I was surprised to see this thread as I'm wearing a shirt that says "DBH" at the appropriate height! At Dr. Miller's retirement party, he joked that he would need a hat that read DBH across it in order to have it at 4.5 feet. JPS - would you need a belt buckle with "DBH" on it?

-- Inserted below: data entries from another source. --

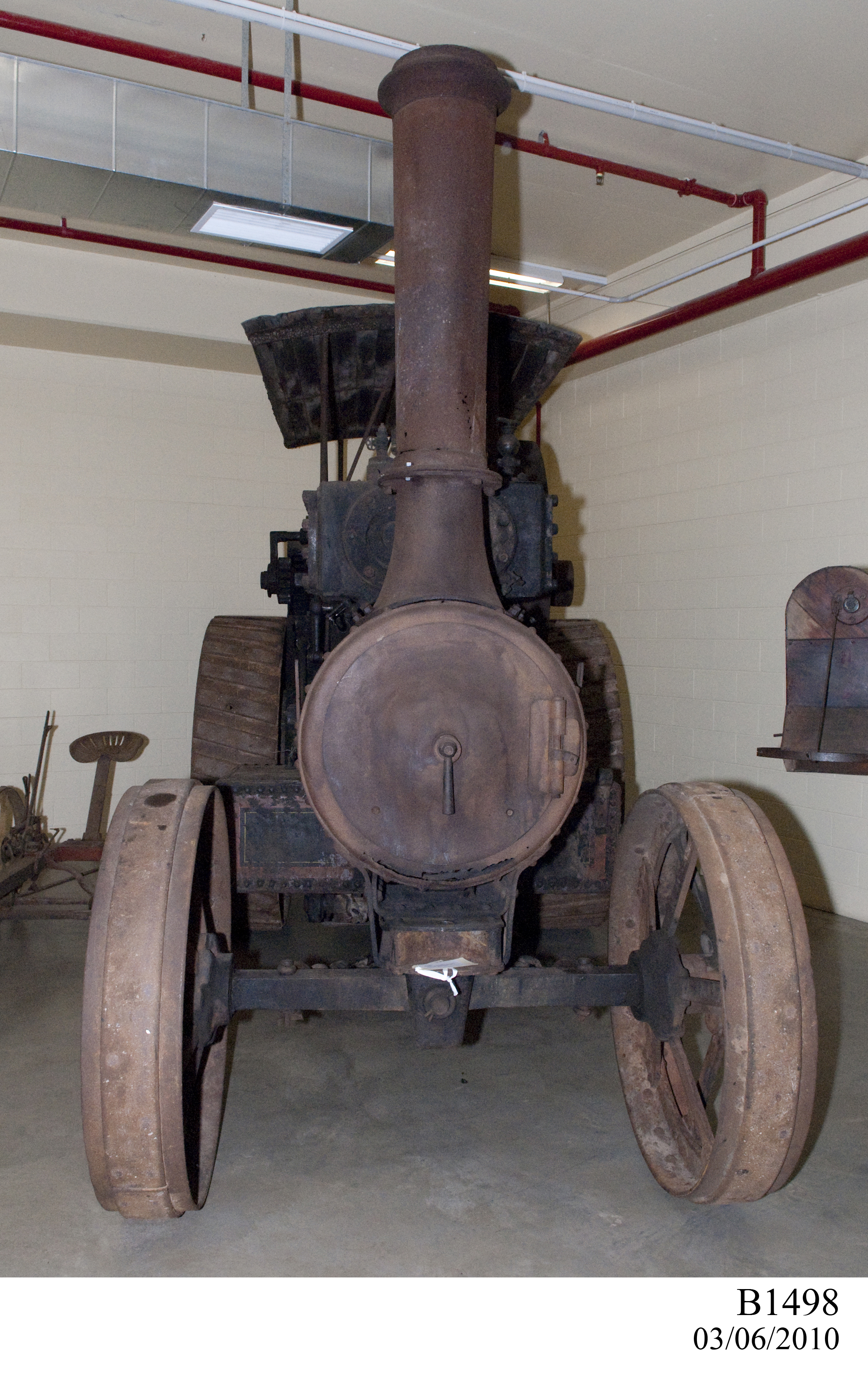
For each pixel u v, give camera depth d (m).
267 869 3.12
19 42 3.72
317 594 3.03
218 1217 2.37
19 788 6.02
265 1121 2.87
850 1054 3.37
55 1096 3.01
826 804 5.04
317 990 2.34
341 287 5.88
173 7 3.52
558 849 3.44
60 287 5.28
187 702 6.46
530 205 5.12
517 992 2.40
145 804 2.36
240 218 3.64
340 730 2.30
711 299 5.12
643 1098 2.69
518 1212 2.40
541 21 3.63
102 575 6.20
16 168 3.25
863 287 4.79
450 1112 2.93
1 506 5.92
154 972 2.03
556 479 7.08
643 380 6.22
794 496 5.19
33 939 4.61
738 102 4.15
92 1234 2.30
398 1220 2.36
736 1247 2.27
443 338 2.39
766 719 5.39
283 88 3.89
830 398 4.98
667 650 6.07
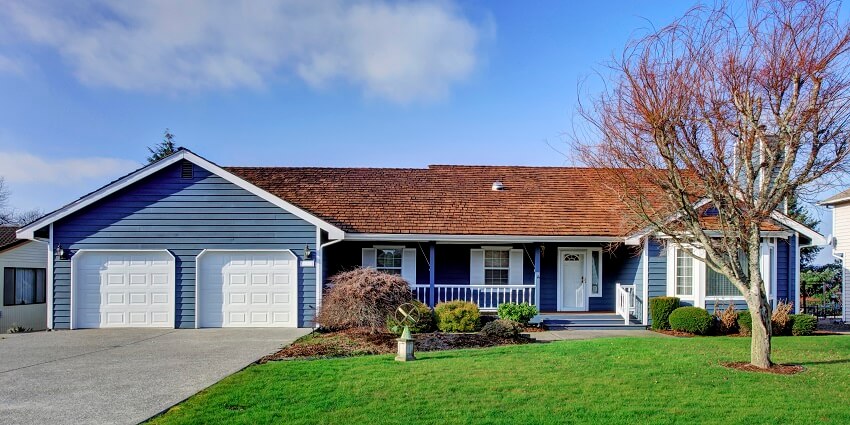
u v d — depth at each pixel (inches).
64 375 398.3
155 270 661.9
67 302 654.5
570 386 348.8
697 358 435.2
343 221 728.3
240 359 458.0
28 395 341.4
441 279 776.3
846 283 885.8
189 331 631.2
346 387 346.0
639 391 337.4
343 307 623.2
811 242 725.3
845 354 458.9
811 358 441.1
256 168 906.1
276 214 668.1
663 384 353.7
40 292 919.0
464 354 467.5
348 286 626.5
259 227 666.2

There are certain guidelines to follow when measuring a tree. You can read about them here: http://www.dnr.state.wi.us/org/land/forestry/uf/champion/measure.htm

This page focuses on calculating the number of points for champion trees in Wisconsin. Speaking of them, take a look at the national register of big trees at: http://www.americanforests.org/resources/bigtrees/

Nickrosis


----------



## John Paul Sanborn (May 10, 2002)

54 inches is around my sternum, so that's not even my outseam


----------



## YUKON 659 (May 10, 2002)

Hey Rich, thanks for asking the question....I've been wondering the same thing. I thought I was the only one who didn't know what it meant....so I didn't start a thread. Guess if I wanted to know........I should have asked!!!!

Jeff


----------



## John Paul Sanborn (May 11, 2002)

The only dumb question....

Don't mean we wont rib yah on a few


----------



## DDM (May 12, 2002)

Hmmmmm, I thought it meant Diameter 
at Ball Height. :Eye: :Eye:


----------



## ArborView (May 12, 2002)

You mean it's not Drug Baked Hippies???


----------



## Dave (May 12, 2002)

DBH is (are?) my initials, one of those T-shirts would be handy so my wife wouldn't have to keep pinning notes to my lapel. (If found.......)


----------



## treeclimber165 (May 12, 2002)

ROFLMAO!!


----------



## ChainsawmanXX (Feb 23, 2012)

...


----------



## Toddppm (Feb 23, 2012)

Well how bout that, you can" like" a 10 year old thread? It's like back to the future or sumptin


----------



## himiler (Feb 23, 2012)

I'm just glad this got cleared up. 
I thought it had to do with hugging my short wife! 
Or maybe when I was a kid having to hug my Aunt Bessy . . . that was one big lady!


----------



## Panama (Feb 24, 2012)

Darn big hooters?


----------



## ronnyb (Feb 24, 2012)

Don't bang (crack) Hoes?


----------



## arborjockey (Feb 27, 2012)

Darn Buggers HUGE


----------



## squad143 (Feb 28, 2012)

In one of the areas I work.............






Damn Big Hemlock


----------